The Changing Geopolitics of Energy

In 2008, US policymakers worried that increasing dependence on energy imports, together with rising prices, would severely constrain American geopolitical influence. Instead, the revolution in shale energy has brought about a tectonic shift in international relations, one that promises to boost US global power in the long term.

TOKYO – In 2008, when the United States’ National Intelligence Council (NIC) published its volume Global Trends 2025, a key prediction was tighter energy competition. Chinese demand was growing, and non-OPEC sources like the North Sea were being depleted. After two decades of low and relatively stable prices, oil prices had soared to more than $100 per barrel in 2006. Many experts spoke of “peak oil” – the idea that reserves had “topped off” – and anticipated that production would become concentrated in the low-cost but unstable Middle East, where even Saudi Arabia was thought to be fully explored, with no more giant fields likely to be found.
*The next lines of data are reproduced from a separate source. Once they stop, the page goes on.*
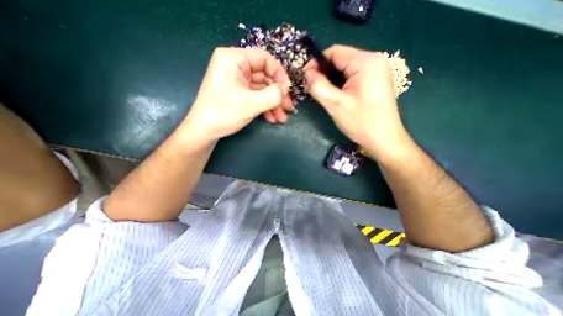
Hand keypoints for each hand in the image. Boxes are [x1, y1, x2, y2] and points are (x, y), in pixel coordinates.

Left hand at [181, 46, 294, 144]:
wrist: (205, 131)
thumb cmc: (224, 113)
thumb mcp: (252, 103)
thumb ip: (273, 95)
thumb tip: (286, 89)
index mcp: (234, 59)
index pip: (264, 58)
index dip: (279, 74)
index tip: (288, 90)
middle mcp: (236, 67)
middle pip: (265, 76)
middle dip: (278, 94)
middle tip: (289, 107)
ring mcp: (238, 81)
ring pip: (263, 89)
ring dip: (274, 104)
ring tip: (282, 118)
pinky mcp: (239, 93)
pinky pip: (256, 97)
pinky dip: (265, 107)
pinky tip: (272, 118)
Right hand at [304, 44, 409, 157]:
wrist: (384, 139)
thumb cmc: (361, 122)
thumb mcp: (336, 105)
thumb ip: (319, 86)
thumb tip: (307, 73)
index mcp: (366, 62)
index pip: (334, 52)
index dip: (316, 63)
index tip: (305, 78)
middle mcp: (374, 60)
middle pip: (340, 59)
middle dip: (323, 73)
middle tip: (312, 88)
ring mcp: (376, 70)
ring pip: (345, 68)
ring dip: (331, 79)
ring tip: (322, 93)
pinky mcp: (375, 81)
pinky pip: (352, 76)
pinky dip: (340, 83)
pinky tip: (335, 95)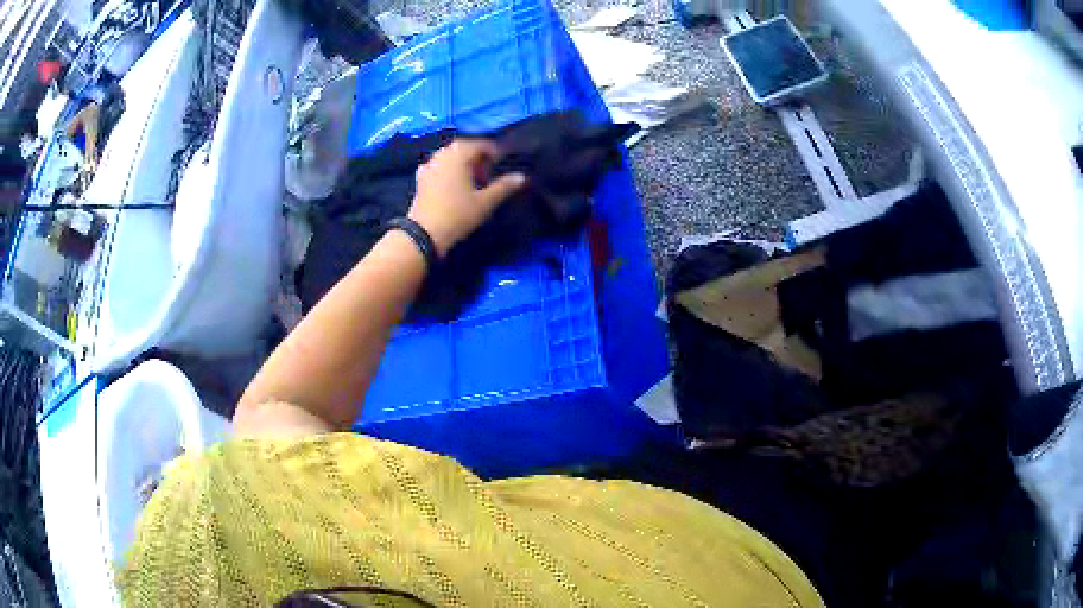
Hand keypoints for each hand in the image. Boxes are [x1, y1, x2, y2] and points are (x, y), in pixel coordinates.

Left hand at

The NIC analysts did not neglect the possibility of a technological surprise, but they focused on the wrong technology. Emphasizing the potential of renewables such as solar, wind, and hydro, they missed the main act.

The real technological breakthrough was the shale-energy revolution. While horizontal drilling and hydraulic fracturing are not new, their pioneering application to shale rock was. By 2015, more than half of all the natural gas produced in the US came from shale.

The shale boom has propelled the US from being an energy importer to an energy exporter. The US Energy Department estimates that the country has 25 trillion cubic meters of technically recoverable shale gas, which, when combined with other oil and gas resources, could last for two centuries.